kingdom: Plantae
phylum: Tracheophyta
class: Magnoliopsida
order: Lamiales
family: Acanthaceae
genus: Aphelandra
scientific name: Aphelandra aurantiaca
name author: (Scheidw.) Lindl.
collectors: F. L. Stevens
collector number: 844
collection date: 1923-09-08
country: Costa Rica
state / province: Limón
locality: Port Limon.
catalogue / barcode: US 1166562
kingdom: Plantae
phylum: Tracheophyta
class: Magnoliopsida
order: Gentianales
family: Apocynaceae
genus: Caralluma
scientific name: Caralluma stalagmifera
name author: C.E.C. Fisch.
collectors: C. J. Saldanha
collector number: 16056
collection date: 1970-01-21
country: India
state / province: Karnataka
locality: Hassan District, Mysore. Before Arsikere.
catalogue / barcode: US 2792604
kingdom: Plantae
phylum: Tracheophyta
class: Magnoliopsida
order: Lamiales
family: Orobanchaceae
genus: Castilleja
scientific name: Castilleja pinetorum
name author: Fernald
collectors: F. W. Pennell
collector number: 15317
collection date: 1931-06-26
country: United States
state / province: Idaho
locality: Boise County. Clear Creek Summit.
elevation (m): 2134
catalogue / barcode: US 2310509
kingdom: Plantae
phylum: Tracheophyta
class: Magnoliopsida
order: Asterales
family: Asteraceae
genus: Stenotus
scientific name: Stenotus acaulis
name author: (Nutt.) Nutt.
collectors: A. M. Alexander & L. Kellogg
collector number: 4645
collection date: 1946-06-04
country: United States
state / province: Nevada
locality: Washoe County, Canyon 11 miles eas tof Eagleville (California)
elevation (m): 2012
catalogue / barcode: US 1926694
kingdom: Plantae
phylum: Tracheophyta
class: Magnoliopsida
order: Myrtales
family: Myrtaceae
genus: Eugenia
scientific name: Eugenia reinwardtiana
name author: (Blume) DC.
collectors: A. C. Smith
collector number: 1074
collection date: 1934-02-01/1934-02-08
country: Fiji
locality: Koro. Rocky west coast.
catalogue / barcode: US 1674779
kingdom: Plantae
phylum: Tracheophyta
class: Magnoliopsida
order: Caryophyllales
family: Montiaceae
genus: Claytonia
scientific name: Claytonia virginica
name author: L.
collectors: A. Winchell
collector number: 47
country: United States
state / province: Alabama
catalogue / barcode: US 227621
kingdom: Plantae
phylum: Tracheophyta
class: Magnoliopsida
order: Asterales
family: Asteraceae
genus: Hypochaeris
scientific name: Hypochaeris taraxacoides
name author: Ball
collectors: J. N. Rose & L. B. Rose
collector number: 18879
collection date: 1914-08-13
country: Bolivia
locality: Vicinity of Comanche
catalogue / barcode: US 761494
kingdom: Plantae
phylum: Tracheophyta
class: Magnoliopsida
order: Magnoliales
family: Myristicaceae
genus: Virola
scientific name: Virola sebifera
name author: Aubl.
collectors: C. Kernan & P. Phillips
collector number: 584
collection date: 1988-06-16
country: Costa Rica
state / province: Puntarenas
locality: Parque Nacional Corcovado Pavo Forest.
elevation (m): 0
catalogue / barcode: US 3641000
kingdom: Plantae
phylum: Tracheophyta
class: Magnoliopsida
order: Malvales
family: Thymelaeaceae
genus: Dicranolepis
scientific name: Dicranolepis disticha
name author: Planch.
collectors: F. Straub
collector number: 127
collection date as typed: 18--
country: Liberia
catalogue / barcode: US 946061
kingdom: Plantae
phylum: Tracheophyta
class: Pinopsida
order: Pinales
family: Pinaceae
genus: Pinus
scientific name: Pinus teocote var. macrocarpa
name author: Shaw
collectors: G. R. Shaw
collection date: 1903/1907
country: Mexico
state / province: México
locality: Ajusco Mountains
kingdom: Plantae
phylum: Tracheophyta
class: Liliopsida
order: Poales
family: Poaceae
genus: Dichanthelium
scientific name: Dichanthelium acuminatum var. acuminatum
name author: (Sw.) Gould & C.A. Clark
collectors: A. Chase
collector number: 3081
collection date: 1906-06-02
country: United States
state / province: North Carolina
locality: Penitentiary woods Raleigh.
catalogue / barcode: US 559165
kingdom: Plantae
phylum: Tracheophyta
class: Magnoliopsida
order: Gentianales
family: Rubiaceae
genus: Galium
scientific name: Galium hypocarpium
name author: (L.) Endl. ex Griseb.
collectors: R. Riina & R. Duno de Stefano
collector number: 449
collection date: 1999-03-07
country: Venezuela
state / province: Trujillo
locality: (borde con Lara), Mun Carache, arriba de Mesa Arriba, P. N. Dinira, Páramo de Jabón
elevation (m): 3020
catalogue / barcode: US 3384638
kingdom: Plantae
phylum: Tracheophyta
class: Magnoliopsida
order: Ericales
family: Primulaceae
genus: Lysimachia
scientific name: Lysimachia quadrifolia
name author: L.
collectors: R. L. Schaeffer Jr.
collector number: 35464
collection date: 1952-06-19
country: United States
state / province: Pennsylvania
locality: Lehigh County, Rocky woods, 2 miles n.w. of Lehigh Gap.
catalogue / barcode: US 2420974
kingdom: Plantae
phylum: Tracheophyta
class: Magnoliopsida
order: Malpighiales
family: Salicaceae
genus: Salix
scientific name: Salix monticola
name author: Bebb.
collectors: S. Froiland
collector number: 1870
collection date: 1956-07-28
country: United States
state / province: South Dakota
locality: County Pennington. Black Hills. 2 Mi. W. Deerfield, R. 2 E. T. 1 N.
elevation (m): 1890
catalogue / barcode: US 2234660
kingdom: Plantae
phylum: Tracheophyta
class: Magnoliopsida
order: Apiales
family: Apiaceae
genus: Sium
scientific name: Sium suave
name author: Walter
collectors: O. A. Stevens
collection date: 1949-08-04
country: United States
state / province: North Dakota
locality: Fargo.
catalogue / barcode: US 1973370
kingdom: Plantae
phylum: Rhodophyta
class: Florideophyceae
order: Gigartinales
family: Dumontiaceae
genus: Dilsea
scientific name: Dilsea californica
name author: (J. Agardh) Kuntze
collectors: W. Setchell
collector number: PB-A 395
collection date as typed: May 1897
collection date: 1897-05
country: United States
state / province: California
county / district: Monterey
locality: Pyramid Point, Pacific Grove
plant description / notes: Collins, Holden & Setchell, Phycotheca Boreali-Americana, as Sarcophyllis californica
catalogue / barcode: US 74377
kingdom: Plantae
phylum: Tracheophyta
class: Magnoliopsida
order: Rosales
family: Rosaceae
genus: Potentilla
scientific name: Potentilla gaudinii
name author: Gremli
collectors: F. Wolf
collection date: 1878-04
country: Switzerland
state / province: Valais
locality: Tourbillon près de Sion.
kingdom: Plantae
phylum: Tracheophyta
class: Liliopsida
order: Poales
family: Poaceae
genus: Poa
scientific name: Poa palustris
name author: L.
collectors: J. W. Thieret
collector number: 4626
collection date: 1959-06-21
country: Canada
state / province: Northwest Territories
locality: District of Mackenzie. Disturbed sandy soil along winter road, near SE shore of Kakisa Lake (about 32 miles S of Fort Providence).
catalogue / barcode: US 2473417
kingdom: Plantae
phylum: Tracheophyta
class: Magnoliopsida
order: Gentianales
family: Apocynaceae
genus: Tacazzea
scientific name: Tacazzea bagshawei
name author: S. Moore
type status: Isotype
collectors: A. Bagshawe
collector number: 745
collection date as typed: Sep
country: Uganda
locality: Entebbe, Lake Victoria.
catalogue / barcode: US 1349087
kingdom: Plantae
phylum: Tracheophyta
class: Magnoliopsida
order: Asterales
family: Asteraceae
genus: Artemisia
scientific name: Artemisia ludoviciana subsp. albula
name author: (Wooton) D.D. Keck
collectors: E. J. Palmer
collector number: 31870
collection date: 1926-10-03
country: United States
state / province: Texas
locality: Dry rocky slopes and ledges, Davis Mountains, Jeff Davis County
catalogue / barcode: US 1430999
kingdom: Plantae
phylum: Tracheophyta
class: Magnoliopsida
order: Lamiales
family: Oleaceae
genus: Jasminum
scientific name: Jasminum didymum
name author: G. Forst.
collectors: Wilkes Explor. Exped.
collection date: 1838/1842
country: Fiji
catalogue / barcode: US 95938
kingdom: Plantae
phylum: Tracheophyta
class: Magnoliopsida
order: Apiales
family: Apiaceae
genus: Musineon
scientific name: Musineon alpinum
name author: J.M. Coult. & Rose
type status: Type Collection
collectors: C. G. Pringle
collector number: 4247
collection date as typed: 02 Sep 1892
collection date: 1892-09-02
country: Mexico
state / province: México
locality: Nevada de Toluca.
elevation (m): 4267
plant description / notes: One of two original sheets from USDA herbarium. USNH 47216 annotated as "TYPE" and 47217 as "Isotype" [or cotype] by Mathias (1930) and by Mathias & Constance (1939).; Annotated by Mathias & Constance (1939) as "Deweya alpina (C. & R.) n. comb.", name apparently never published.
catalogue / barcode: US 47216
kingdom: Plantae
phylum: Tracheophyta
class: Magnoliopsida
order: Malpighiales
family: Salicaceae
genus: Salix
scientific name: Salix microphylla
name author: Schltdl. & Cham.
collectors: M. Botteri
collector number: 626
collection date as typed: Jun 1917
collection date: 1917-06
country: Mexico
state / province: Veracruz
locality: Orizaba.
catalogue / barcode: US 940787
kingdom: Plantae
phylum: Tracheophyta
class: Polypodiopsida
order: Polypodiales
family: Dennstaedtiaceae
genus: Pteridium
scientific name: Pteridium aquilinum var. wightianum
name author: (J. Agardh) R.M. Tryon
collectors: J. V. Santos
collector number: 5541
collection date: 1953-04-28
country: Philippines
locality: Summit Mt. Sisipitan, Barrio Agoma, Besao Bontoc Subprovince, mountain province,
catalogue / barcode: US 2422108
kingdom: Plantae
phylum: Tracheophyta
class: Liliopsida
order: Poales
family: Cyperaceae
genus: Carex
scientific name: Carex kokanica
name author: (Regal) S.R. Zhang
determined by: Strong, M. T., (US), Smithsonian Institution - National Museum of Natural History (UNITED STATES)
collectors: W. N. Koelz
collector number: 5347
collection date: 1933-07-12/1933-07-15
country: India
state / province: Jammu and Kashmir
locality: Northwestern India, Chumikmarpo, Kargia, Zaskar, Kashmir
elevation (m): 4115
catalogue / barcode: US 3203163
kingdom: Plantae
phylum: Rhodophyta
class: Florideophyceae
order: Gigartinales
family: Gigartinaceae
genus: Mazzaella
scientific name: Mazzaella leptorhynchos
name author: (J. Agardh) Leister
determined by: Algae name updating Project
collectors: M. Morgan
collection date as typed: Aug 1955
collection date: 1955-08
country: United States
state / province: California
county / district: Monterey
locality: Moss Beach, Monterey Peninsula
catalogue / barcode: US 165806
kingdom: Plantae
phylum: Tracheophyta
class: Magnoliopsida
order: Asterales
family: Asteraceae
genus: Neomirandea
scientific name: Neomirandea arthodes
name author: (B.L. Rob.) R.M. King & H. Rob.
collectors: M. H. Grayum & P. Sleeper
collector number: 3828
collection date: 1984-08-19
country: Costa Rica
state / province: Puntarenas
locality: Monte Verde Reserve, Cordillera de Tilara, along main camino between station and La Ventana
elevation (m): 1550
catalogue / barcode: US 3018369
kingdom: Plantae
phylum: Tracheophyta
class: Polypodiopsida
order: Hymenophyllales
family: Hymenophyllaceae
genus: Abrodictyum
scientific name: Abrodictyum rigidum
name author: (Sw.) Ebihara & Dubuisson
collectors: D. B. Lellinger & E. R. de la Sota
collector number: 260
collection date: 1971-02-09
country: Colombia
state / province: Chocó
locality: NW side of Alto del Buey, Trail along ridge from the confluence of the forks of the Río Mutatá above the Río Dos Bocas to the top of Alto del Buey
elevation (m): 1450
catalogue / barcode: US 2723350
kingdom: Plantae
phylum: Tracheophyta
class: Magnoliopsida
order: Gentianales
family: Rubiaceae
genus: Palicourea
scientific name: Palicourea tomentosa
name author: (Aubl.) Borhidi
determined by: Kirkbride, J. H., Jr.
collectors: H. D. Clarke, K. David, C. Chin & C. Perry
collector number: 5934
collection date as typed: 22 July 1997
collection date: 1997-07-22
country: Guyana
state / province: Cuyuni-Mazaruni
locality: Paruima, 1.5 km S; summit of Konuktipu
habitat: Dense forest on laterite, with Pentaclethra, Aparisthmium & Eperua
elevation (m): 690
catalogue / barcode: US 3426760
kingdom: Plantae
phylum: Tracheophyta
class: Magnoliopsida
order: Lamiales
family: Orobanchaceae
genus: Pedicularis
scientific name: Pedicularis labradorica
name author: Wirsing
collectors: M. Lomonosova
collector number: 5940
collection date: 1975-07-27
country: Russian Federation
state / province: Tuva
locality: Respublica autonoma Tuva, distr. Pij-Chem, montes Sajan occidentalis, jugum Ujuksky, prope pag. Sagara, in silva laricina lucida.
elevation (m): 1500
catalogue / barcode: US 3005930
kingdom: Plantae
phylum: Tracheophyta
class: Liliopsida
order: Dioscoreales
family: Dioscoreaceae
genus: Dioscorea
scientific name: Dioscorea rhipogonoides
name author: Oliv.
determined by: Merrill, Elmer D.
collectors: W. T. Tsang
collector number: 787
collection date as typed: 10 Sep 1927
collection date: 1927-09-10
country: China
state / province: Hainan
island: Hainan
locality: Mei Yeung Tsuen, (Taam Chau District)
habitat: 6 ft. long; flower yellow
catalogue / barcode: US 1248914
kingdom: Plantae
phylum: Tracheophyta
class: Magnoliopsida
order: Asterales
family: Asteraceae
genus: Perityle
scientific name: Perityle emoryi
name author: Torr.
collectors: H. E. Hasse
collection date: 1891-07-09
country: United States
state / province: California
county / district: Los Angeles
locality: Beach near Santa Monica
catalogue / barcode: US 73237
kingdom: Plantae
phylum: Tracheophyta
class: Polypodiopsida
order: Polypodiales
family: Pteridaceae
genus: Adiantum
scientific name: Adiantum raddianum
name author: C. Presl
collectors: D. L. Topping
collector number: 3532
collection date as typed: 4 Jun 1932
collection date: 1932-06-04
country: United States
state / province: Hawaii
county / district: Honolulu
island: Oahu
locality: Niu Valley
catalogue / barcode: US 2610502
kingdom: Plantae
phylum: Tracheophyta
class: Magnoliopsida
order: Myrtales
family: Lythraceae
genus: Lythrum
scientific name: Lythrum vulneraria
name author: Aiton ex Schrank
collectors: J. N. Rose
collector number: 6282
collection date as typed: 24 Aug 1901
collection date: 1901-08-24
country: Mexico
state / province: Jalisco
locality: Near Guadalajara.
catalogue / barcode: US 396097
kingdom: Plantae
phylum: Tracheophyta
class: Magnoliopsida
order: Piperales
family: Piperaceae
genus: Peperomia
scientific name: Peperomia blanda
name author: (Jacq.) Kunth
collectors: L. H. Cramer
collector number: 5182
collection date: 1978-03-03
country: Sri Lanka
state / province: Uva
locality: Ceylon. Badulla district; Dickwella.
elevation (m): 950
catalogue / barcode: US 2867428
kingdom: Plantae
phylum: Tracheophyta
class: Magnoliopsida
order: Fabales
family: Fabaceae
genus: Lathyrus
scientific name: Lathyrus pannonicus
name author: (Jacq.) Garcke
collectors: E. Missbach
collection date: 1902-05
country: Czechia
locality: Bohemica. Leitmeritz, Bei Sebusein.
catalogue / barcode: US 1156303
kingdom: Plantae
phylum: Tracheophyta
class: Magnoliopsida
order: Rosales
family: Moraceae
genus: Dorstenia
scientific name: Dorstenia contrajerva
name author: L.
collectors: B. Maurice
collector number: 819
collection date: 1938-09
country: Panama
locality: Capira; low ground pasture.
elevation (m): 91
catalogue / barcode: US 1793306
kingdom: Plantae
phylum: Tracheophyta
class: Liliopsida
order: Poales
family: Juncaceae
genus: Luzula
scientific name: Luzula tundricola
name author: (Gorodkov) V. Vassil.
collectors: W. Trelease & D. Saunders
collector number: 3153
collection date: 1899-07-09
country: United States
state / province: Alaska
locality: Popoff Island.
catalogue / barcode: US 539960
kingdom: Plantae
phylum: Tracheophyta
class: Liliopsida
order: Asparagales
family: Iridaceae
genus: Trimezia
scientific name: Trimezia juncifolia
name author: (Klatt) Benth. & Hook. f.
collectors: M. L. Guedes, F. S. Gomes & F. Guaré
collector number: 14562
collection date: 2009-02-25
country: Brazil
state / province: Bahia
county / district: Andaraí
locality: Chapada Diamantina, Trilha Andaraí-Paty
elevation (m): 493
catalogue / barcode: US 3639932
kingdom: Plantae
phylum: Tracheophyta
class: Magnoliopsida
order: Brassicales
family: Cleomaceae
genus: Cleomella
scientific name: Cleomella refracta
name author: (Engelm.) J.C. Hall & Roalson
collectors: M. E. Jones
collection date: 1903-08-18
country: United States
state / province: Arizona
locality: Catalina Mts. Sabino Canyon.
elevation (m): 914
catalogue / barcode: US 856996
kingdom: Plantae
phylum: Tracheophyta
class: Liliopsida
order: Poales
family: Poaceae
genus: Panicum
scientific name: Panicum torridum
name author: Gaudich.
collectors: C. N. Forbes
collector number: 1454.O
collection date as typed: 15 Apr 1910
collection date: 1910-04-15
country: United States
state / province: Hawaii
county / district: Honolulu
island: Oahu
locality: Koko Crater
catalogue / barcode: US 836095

Required work: Could you copy out, unchanged, the lines of the listing from its very first line through the line containing "catalogue / barcode: US 2792604", with both of those lines included?

Task output:
kingdom: Plantae
phylum: Tracheophyta
class: Magnoliopsida
order: Lamiales
family: Acanthaceae
genus: Aphelandra
scientific name: Aphelandra aurantiaca
name author: (Scheidw.) Lindl.
collectors: F. L. Stevens
collector number: 844
collection date: 1923-09-08
country: Costa Rica
state / province: Limón
locality: Port Limon.
catalogue / barcode: US 1166562
kingdom: Plantae
phylum: Tracheophyta
class: Magnoliopsida
order: Gentianales
family: Apocynaceae
genus: Caralluma
scientific name: Caralluma stalagmifera
name author: C.E.C. Fisch.
collectors: C. J. Saldanha
collector number: 16056
collection date: 1970-01-21
country: India
state / province: Karnataka
locality: Hassan District, Mysore. Before Arsikere.
catalogue / barcode: US 2792604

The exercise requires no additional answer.